Renters are fools if they fail to get renter’s insurance. Without renter’s insurance, if your possessions are lost to theft or a fire you are out of luck. Better to have renter’s insurance which should cost you pennies a day.

Last of all, here in the Mountain West, you may be in an earthquake zone. Your home is likely your most valuable asset. Your normal home owner’s insurance does not cover earthquakes. Earthquake coverage could double the amount you pay to insure your home, but not having this coverage means if your home is damaged in an earthquake you have zero coverage.

Foolish Money Move #6: Overdrafting your account

There are two types of overdraft fools. The first type decides not to get overdraft service and then when they have a check bounce they are stuck paying big fees. With overdraft service, the bill can get paid and then you can repay the overdraft with a modest fee.

The second type of overdraft fool doesn’t pay attention to their spending and maxes out their overdraft. That means your overdraft can’t be used to help prevent you from additional overspending — plus you have the overdraft to repay with interest. If you think you’re the second kind of fool, don’t sign up for overdraft service. Otherwise it’s a good option.
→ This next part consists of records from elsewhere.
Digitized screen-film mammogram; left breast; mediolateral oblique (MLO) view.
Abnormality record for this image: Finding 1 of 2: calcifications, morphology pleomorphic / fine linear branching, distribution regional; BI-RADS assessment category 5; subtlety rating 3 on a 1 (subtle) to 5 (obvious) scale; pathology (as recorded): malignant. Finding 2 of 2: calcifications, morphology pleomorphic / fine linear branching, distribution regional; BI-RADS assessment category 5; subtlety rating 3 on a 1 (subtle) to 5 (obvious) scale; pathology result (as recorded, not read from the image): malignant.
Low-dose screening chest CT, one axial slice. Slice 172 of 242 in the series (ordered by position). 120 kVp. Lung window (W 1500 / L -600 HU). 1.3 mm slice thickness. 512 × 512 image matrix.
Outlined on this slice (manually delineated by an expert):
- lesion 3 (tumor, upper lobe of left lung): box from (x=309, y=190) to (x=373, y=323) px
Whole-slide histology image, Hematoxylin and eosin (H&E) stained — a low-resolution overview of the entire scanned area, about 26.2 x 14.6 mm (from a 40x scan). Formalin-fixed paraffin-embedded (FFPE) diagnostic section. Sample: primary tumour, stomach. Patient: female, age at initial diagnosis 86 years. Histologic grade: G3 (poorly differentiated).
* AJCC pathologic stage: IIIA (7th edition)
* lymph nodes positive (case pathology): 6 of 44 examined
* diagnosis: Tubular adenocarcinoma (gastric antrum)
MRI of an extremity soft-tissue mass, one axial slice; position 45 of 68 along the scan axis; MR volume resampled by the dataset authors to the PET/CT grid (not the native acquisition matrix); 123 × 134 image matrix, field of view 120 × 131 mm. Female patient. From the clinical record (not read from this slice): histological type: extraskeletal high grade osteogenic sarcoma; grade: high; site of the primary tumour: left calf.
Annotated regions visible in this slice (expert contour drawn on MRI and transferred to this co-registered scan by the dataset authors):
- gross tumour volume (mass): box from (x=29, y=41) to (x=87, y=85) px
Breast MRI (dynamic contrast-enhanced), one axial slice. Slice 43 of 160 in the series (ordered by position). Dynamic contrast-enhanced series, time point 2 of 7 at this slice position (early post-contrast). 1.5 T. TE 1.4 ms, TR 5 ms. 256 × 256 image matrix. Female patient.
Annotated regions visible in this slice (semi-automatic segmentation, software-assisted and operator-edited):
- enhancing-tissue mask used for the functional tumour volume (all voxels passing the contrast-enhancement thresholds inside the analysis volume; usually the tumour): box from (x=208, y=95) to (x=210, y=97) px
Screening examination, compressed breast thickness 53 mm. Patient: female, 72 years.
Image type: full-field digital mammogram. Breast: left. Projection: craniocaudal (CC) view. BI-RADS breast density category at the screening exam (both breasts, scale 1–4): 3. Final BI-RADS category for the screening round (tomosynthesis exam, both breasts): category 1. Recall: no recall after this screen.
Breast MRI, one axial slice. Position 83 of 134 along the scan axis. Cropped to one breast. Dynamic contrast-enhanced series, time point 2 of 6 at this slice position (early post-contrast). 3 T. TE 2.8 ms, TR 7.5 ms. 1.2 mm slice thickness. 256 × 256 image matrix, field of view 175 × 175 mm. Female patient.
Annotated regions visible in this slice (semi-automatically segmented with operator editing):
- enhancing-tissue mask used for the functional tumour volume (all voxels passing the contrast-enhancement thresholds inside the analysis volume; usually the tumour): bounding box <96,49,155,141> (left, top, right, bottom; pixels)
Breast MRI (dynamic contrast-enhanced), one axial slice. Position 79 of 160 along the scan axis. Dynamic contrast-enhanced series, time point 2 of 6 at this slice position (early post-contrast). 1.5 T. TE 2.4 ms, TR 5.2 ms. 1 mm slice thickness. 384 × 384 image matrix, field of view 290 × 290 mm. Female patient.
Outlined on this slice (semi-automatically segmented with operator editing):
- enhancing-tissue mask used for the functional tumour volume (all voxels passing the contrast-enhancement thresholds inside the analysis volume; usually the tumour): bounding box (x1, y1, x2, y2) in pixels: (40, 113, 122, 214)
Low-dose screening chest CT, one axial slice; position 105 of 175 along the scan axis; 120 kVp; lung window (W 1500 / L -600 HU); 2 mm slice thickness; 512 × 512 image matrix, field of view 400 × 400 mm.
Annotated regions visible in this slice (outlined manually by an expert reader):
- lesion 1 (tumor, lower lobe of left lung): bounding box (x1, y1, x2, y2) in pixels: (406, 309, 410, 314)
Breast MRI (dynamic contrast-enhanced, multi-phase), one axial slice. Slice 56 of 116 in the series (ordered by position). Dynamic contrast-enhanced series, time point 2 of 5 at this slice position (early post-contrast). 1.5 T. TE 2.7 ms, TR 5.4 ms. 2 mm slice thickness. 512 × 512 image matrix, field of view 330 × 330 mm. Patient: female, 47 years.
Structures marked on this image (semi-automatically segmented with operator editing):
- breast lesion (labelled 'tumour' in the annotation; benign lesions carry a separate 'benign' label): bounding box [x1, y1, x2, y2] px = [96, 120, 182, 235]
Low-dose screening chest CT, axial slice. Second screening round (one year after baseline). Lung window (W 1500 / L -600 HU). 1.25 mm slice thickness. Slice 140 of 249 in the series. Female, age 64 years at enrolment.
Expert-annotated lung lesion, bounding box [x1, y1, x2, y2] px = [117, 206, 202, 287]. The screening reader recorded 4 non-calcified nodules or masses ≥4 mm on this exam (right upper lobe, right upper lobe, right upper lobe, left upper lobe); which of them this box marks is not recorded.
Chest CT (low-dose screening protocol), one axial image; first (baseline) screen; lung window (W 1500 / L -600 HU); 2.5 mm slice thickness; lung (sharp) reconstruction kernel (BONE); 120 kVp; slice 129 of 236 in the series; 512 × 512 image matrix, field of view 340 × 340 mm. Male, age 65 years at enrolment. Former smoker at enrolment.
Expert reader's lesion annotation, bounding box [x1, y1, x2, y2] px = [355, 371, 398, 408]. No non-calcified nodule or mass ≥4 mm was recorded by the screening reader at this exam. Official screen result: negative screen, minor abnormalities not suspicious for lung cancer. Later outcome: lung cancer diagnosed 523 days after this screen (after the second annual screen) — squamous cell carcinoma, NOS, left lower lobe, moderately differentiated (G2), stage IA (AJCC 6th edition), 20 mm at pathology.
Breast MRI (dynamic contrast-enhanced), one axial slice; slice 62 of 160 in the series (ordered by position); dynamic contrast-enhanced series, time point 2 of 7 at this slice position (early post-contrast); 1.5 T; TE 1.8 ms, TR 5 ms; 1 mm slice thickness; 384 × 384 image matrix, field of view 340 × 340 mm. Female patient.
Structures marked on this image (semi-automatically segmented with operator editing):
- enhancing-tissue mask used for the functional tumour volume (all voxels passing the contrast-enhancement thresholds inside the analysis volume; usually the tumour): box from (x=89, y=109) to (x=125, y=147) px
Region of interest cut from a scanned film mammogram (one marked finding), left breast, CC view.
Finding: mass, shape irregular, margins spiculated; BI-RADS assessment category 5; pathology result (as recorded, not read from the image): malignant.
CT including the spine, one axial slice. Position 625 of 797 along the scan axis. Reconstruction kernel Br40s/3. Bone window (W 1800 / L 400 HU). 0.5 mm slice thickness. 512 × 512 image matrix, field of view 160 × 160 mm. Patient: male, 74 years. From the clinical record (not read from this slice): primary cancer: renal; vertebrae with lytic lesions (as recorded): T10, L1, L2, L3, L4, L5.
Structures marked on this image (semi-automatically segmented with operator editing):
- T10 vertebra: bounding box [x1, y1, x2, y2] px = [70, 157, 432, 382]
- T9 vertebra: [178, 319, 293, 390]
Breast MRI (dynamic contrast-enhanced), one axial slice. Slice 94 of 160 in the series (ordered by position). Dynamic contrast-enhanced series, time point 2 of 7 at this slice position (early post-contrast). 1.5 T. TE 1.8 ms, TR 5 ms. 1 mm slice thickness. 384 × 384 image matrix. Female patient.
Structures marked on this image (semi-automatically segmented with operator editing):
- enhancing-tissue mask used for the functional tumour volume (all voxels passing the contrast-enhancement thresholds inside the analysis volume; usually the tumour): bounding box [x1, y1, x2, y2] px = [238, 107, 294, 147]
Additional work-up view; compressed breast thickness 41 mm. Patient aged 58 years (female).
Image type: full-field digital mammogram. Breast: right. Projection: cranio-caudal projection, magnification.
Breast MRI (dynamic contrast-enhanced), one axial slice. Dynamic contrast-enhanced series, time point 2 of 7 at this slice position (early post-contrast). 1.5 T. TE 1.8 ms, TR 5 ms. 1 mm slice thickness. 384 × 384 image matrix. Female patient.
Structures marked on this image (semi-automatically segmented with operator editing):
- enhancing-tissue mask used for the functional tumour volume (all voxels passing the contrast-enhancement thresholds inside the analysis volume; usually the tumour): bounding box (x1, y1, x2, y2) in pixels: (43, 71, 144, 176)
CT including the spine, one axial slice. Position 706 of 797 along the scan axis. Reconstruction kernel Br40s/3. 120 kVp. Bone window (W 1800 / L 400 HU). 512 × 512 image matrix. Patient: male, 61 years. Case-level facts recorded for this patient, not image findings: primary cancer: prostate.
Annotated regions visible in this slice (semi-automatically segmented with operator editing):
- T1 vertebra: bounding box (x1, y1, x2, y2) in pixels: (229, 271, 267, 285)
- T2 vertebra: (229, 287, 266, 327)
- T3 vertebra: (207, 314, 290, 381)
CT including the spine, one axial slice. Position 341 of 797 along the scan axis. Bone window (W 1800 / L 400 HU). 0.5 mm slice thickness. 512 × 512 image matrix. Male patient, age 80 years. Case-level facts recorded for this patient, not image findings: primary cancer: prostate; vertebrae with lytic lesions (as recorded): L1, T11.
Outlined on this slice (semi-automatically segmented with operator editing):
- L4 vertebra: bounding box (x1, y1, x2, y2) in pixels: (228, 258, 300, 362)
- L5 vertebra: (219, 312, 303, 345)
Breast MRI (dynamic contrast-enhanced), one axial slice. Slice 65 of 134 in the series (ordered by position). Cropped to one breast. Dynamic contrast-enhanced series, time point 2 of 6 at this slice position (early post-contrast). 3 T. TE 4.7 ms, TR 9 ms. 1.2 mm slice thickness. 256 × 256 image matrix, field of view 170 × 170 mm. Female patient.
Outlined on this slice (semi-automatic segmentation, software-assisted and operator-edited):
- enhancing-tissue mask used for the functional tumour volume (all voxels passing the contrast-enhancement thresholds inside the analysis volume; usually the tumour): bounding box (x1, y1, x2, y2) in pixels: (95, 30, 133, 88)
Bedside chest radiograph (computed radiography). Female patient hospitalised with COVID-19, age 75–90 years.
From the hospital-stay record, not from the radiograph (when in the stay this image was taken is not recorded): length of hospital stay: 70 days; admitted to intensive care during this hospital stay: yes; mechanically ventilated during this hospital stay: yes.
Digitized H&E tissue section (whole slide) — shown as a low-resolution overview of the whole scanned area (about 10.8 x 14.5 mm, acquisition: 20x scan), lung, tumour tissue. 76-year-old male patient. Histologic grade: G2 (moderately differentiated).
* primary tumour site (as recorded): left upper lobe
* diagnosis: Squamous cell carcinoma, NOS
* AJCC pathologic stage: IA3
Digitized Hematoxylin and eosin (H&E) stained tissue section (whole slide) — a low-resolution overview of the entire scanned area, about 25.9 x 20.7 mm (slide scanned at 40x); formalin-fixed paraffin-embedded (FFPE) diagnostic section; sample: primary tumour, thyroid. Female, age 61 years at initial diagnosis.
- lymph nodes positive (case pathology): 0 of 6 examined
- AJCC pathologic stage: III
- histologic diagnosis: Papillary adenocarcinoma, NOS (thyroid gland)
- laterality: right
Foolish Money Move #7: Buying a car you can’t afford

For most people, next to buying a home, a car will be the largest purchase they make. This often requires people to take out an auto loan and repay it in monthly installments. It can be tempting to stretch out the repayment schedule so each month’s car payments are lower.

The problem is that if the car loses value faster than you can repay the loan, you could end up owing more than the car is worth — also known as being underwater. That makes it hard to get your next car because after selling your old car you still owe money with nothing to show for it.

To avoid making this foolish mistake, figure out how much you can afford by using a free online calculator before you go car shopping. Buy your car with cash, and if that’s not possible, make a big down payment with monthly payments that will keep your car worth more than your loan balance.

It’s a rare person who has been able to avoid making at least one of the mistakes. Welcome to the school of life. The good news is that experience is a good teacher. If you have made one of these mistakes before, hopefully you can avoid repeating it.

Visit your local Zions Bank branch to learn more about the tools — including online bill pay and overdraft service — that can help prevent you from making foolish mistakes.

And remember: You’re not a fool if you take what you learn to make better decisions going forward.